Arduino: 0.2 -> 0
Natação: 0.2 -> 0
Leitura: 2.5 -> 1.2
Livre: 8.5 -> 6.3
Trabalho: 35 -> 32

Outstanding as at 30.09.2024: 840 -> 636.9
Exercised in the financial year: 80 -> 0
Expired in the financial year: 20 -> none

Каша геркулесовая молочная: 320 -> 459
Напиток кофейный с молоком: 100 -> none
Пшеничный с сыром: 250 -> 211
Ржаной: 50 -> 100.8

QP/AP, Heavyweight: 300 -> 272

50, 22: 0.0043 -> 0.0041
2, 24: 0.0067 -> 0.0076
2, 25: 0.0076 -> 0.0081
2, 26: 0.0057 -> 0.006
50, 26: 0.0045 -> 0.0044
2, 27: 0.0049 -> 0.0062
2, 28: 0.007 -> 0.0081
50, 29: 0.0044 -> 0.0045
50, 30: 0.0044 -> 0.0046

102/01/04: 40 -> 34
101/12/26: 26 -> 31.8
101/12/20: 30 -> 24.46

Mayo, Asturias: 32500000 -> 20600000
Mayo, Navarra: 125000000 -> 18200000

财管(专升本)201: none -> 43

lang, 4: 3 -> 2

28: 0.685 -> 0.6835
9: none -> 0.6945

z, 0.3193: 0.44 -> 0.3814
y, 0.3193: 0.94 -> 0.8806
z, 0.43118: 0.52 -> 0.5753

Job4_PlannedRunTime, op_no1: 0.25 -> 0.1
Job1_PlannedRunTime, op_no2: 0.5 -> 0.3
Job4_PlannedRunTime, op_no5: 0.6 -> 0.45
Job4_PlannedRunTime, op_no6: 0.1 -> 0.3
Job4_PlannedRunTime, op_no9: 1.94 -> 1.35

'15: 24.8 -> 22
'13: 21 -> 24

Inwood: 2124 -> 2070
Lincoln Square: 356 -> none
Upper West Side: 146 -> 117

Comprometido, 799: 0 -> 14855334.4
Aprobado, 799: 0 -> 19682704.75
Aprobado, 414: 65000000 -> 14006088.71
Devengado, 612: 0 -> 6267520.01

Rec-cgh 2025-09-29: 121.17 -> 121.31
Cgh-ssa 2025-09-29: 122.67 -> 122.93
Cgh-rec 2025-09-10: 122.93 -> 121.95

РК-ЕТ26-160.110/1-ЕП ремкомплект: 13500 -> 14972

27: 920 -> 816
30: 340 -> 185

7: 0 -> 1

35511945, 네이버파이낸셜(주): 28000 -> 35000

## TASK STATEMENT
Set the records above down again. Match them exactly.

## OUTPUT OF THE TASK
Arduino: 0.2 -> 0
Natação: 0.2 -> 0
Leitura: 2.5 -> 1.2
Livre: 8.5 -> 6.3
Trabalho: 35 -> 32

Outstanding as at 30.09.2024: 840 -> 636.9
Exercised in the financial year: 80 -> 0
Expired in the financial year: 20 -> none

Каша геркулесовая молочная: 320 -> 459
Напиток кофейный с молоком: 100 -> none
Пшеничный с сыром: 250 -> 211
Ржаной: 50 -> 100.8

QP/AP, Heavyweight: 300 -> 272

50, 22: 0.0043 -> 0.0041
2, 24: 0.0067 -> 0.0076
2, 25: 0.0076 -> 0.0081
2, 26: 0.0057 -> 0.006
50, 26: 0.0045 -> 0.0044
2, 27: 0.0049 -> 0.0062
2, 28: 0.007 -> 0.0081
50, 29: 0.0044 -> 0.0045
50, 30: 0.0044 -> 0.0046

102/01/04: 40 -> 34
101/12/26: 26 -> 31.8
101/12/20: 30 -> 24.46

Mayo, Asturias: 32500000 -> 20600000
Mayo, Navarra: 125000000 -> 18200000

财管(专升本)201: none -> 43

lang, 4: 3 -> 2

28: 0.685 -> 0.6835
9: none -> 0.6945

z, 0.3193: 0.44 -> 0.3814
y, 0.3193: 0.94 -> 0.8806
z, 0.43118: 0.52 -> 0.5753

Job4_PlannedRunTime, op_no1: 0.25 -> 0.1
Job1_PlannedRunTime, op_no2: 0.5 -> 0.3
Job4_PlannedRunTime, op_no5: 0.6 -> 0.45
Job4_PlannedRunTime, op_no6: 0.1 -> 0.3
Job4_PlannedRunTime, op_no9: 1.94 -> 1.35

'15: 24.8 -> 22
'13: 21 -> 24

Inwood: 2124 -> 2070
Lincoln Square: 356 -> none
Upper West Side: 146 -> 117

Comprometido, 799: 0 -> 14855334.4
Aprobado, 799: 0 -> 19682704.75
Aprobado, 414: 65000000 -> 14006088.71
Devengado, 612: 0 -> 6267520.01

Rec-cgh 2025-09-29: 121.17 -> 121.31
Cgh-ssa 2025-09-29: 122.67 -> 122.93
Cgh-rec 2025-09-10: 122.93 -> 121.95

РК-ЕТ26-160.110/1-ЕП ремкомплект: 13500 -> 14972

27: 920 -> 816
30: 340 -> 185

7: 0 -> 1

35511945, 네이버파이낸셜(주): 28000 -> 35000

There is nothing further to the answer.